Die Frau mit dem pinken Koffer

Tupper-Partys kennt jeder. Aber „PepperParties“? Da geht es nicht um Gewürze, wie man vermuten könnte, sondern um Sextoys.

Von Daniela Krause

Pepper Parties

Spielzeug für gewisse Stunden: Bei „PepperParties“ dreht sich alles um Sextoys und sinnliche Produkte. Fotos: Daniela Krause

Im Wohnzimmer von Jenny ist alles vorbereitet: Dort, wo die 20-Jährige sonst mit ihrem Hund und ihren Meerschweinchen spielt, steigt an diesem Abend eine „PepperParty“. Auf dem Esstisch stehen allerdings keine Tupperwaren oder Gewürze, sondern Scharfmacher der anderen Art: Fläschchen, Döschen und Gegenstände, von denen einige stark an einen Penis erinnern.

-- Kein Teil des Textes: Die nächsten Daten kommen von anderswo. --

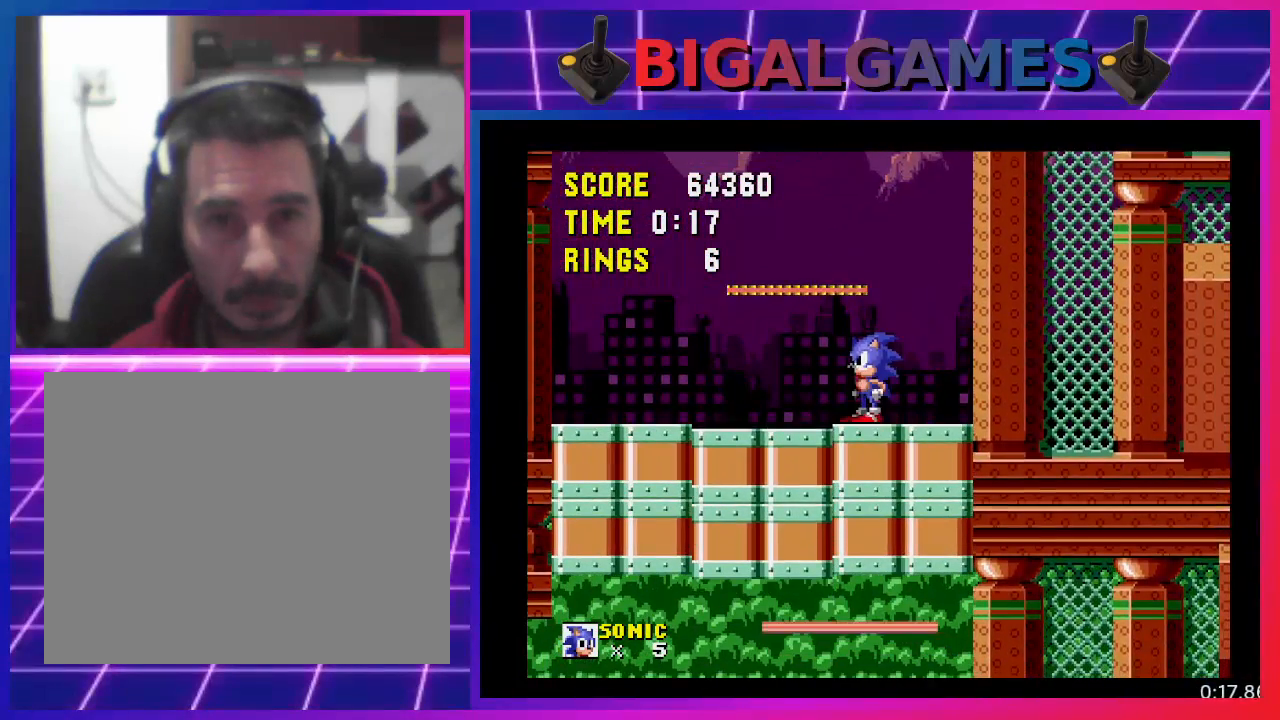
{"buttons": ["DPAD_LEFT"], "events": [[233, "DPAD_LEFT", "down"]]}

Bei „PepperParties“ handelt es sich nämlich um eine Verkaufsparty für sinnliche Produkte, die sich zwar explizit an Frauen richtet, aber Männer dürfen auch gerne mitmachen. Selbst der Zitronenkuchen für die Gäste ist in Penisform gebacken, ebenso die Schokoladenpralinen, die fröhlich herumgereicht werden. Jenny, die Gastgeberin des Abends, feiert ihren Einstand als „PepperParties“-Beraterin: Sie möchte künftig selbst solche Abende veranstalten. Ihre Freundinnen und Freunde haben es sich auf dem Sofa und Sesseln bequem gemacht – ein einziger Mann ist unter den Gästen und fühlt sich sichtlich wohl inmitten der Mädels. Jasmin Burfeind begrüßt die Runde herzlich. Die Hambergerin trägt hohe Stiefel, eine hautenge schwarze Hose und ein T-Shirt. Der Spruch darauf verkündet ihr offensives Vorgehen: „Glück kann man nicht kaufen – Dildos schon, und es ist fast das Gleiche“.

Jasmin Burfeind

Jasmin Burfeind beginnt ganz harmlos mit der Vorstellung der Massagekrake.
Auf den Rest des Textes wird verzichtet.